WHAT THE EXERCISE ASKS — Your copy of the entries below should hold exactly the lines from the one containing "right front paw: (379, 511)" to the one containing "left shoulder: (731, 437)", inclusive, and no pictures.

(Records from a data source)
##############################

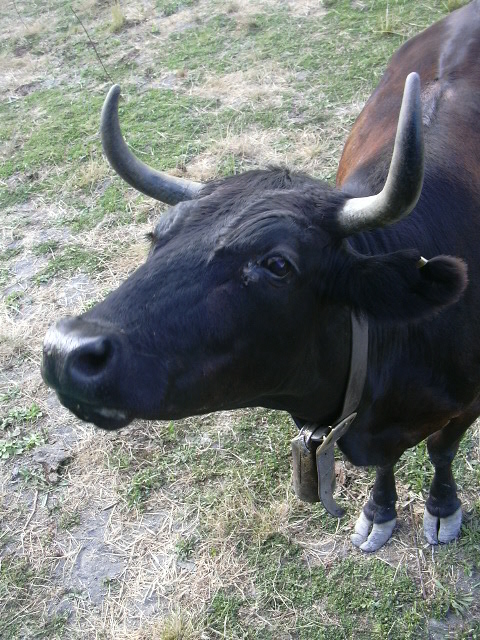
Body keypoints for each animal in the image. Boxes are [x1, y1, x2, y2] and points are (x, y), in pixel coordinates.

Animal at [40, 0, 480, 552]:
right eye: (157, 234)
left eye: (277, 265)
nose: (65, 350)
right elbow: (388, 465)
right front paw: (379, 511)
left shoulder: (469, 404)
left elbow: (442, 450)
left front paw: (442, 507)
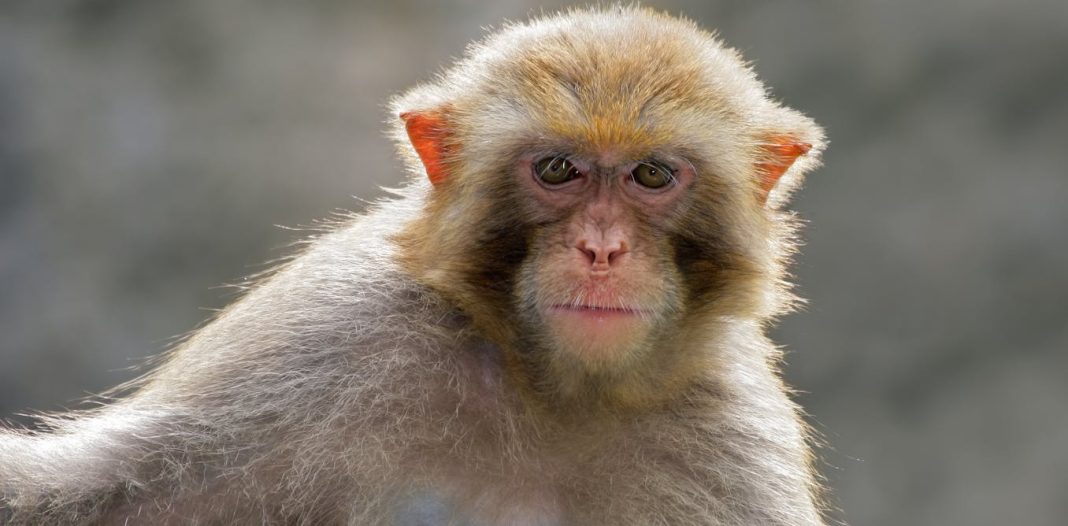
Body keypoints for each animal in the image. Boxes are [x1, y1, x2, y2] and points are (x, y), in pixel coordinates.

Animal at [0, 5, 824, 524]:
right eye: (557, 170)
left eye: (652, 176)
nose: (602, 248)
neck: (555, 394)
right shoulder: (329, 344)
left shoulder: (731, 437)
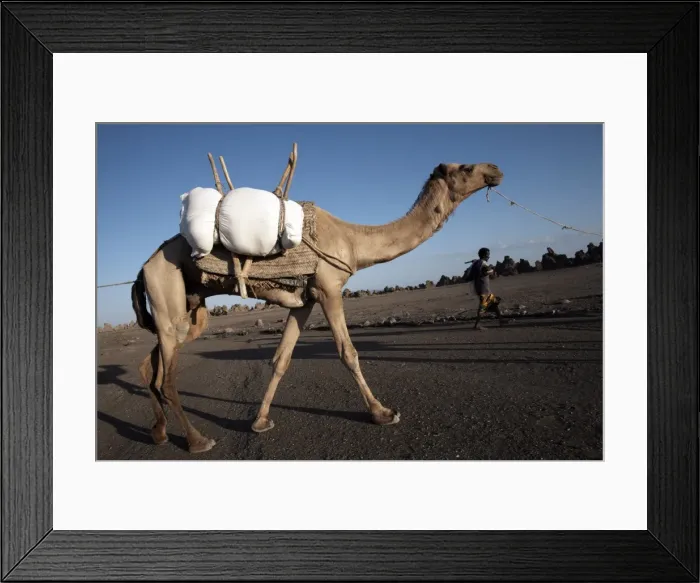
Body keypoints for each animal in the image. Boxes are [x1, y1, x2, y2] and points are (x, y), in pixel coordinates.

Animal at [130, 160, 504, 453]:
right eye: (466, 167)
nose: (496, 170)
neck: (353, 241)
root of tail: (145, 266)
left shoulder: (304, 301)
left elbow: (281, 359)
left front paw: (260, 421)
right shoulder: (329, 289)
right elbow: (348, 352)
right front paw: (382, 413)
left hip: (187, 309)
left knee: (151, 367)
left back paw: (159, 432)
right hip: (168, 293)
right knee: (166, 378)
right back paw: (197, 440)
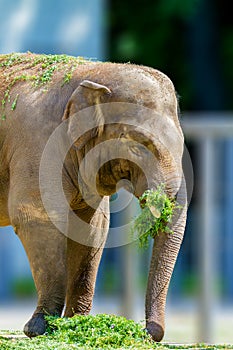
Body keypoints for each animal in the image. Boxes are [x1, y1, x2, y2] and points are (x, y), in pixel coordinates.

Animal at [0, 52, 187, 342]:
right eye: (137, 147)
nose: (148, 331)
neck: (95, 73)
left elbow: (92, 228)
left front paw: (75, 324)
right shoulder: (37, 145)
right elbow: (39, 219)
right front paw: (39, 328)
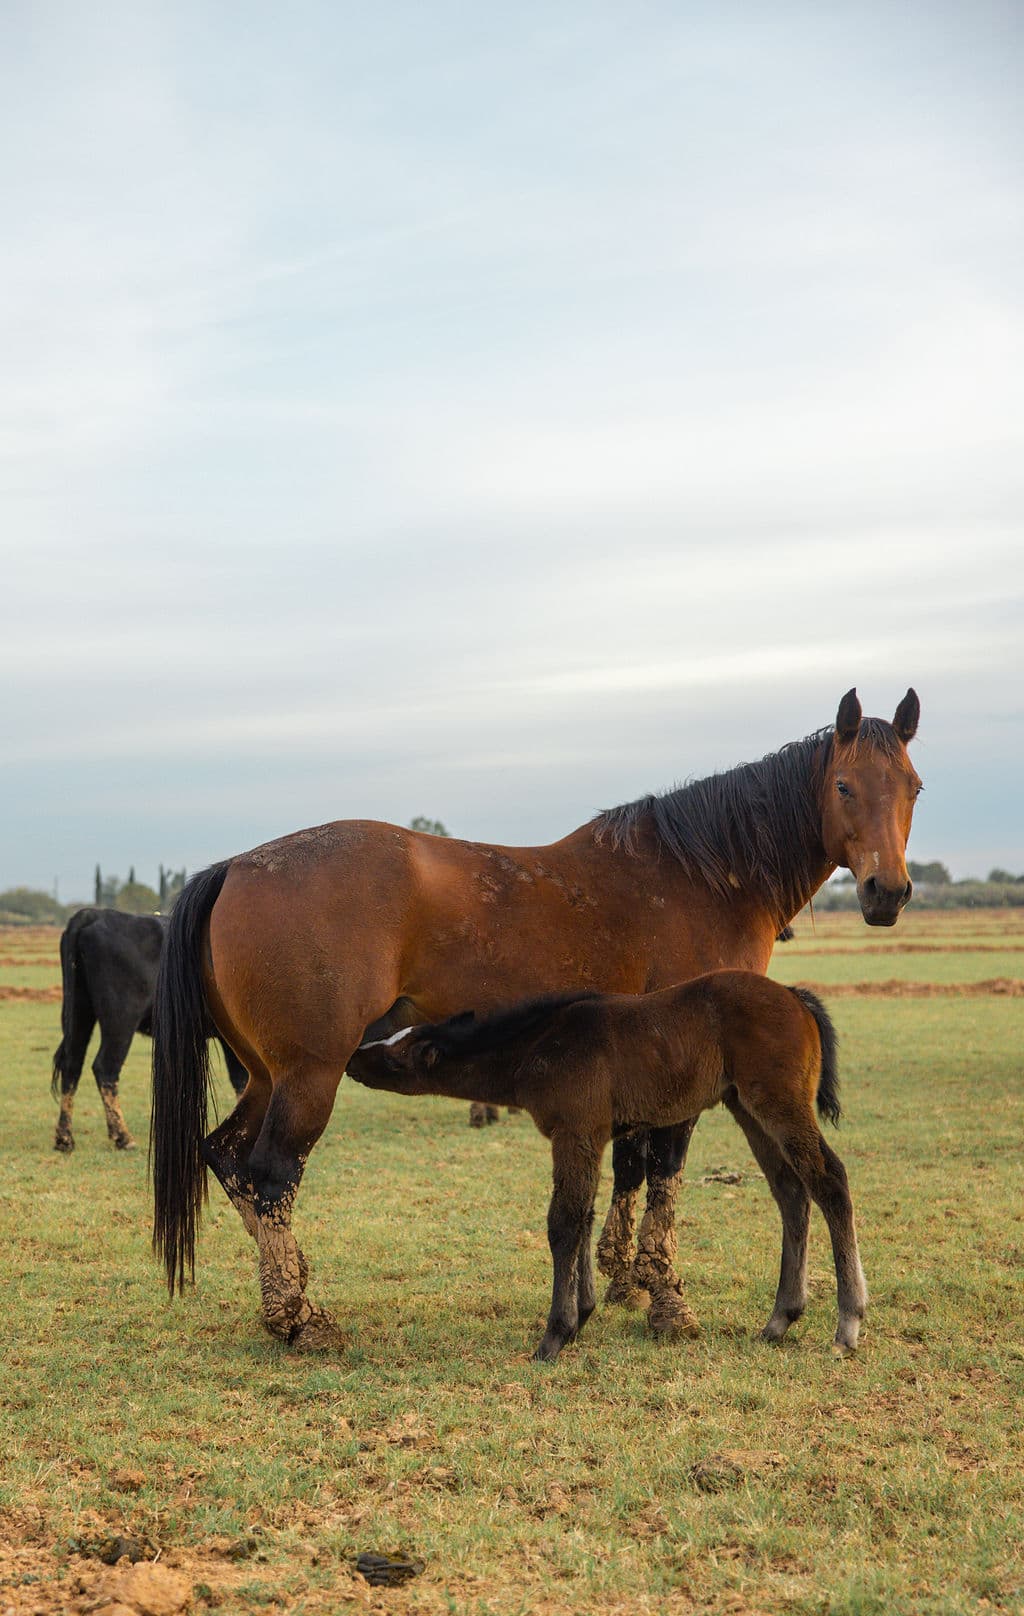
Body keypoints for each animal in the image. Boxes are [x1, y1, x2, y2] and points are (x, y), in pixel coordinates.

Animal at [348, 972, 859, 1362]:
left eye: (396, 1057)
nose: (353, 1057)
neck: (539, 1046)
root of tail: (794, 996)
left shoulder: (575, 1133)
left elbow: (563, 1222)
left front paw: (555, 1334)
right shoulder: (589, 1139)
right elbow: (583, 1217)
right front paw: (583, 1314)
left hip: (778, 1104)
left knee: (829, 1181)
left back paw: (847, 1325)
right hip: (747, 1109)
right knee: (791, 1192)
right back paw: (780, 1319)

##############################

SOLUTION FOR THIS PROBLEM —
right front paw: (379, 511)
left shoulder: (469, 404)
left elbow: (442, 450)
left front paw: (442, 507)
Body keypoints for each animal in the image. Boxes are [x1, y1, x2, y2] and points are (x, y), in pixel coordinates.

Animal at [0, 5, 824, 524]:
right eye: (557, 170)
left eye: (652, 176)
nose: (602, 248)
neck: (555, 394)
right shoulder: (329, 344)
left shoulder: (731, 437)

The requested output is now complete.